Organizations often rely on one-off or ad-hoc processes to create a strategy or a set of initiatives to work on. Ad-hoc processes are better than nothing but the answers quickly become outdated and irrelevant. An alternative is to create a cyclical process that is described here as the "forever question"—a single, open-ended question that’s asked regularly to keep feedback loops fresh and actionable.
A "forever question" can be as simple as: ""What’s one thing that would improve our organization right now?".
The classic example of this is the use of Retrospectives, using 3 “forever questions” :
• Continue: What is working well?
• Stop: What is not working well?
• Start: What should we try?
Every month or quarter, a team runs a new retrospective and the questions remains the same.
Consistency Without Extra Work: By keeping the question the same, you track shifts in what matters most without reinventing the process every time. This cuts down on the noise and gives you steady cycles of valuable data you can plan around.
Staying Adaptable: The feedback stays current. As the organization changes, so do the responses, helping leadership stay connected to real-time challenges and opportunities.

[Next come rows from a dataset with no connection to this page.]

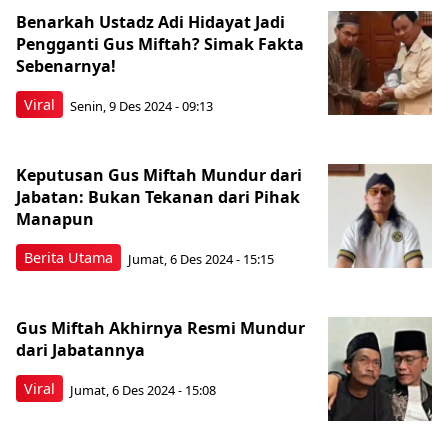
Benarkah Ustadz Adi Hidayat Jadi
Pengganti Gus Miftah? Simak Fakta
Sebenarnya!
Viral
Senin, 9 Des 2024 - 09:13
Keputusan Gus Miftah Mundur dari
Jabatan: Bukan Tekanan dari Pihak
Manapun
Berita Utama
Jumat, 6 Des 2024 - 15:15
Gus Miftah Akhirnya Resmi Mundur
dari Jabatannya
Viral
Jumat, 6 Des 2024 - 15:08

Building Buy-In: Regularly asking for input—and acting on it—signals to your team that their voice matters. It fosters a culture of inclusion and transparency, which keeps people engaged and invested in the organization’s success.
Reducing negativity: having a predictable cycle gives people a time and a place to share tensions, instead of letting negativity fester.
1. Repeat the Question Regularly: Set a consistent frequency, like every quarter, semester, or annually. The key is regularity and predictability.
2. Aggregate and Analyze: Use tools (SimScore) to quickly summarize responses, identify trends, and prioritize actions. This step is crucial for turning feedback into usable insights.
3. Act on It: Make sure the feedback drives changes, whether small operational adjustments or larger strategic shifts.
At my company, we asked a version of the forever question every year: "What would make your life, or our customer’s life, better?" We collected five responses from every employee, then held an annual offsite called a "blank board meeting"—because it started with no agenda. Just the responses from the team. Over two days, we used traditional facilitation, sortition, and voting to sift through the responses and prioritize the most important ideas. This process drove our company’s priorities for the following year.
The result? That simple, recurring question helped shape our strategy year after year, guiding the business through constant change and growth. In 11 years, our valuation grew 100x. The catch? This manual process took time and resources—two days offsite and nearly $200k annually.
With SimScore, we’ve reduced this cost by over 99.9%, automating the facilitation and letting teams reach decisions quickly without the overhead.
The "forever question" doesn’t need to be complicated to be effective. By asking one powerful question regularly, you can keep your organization aligned and focused on what matters most. Whether it’s improving internal processes or staying connected to customer needs, this simple feedback mechanism ensures continuous improvement without overwhelming anyone. The key is asking, listening, and acting.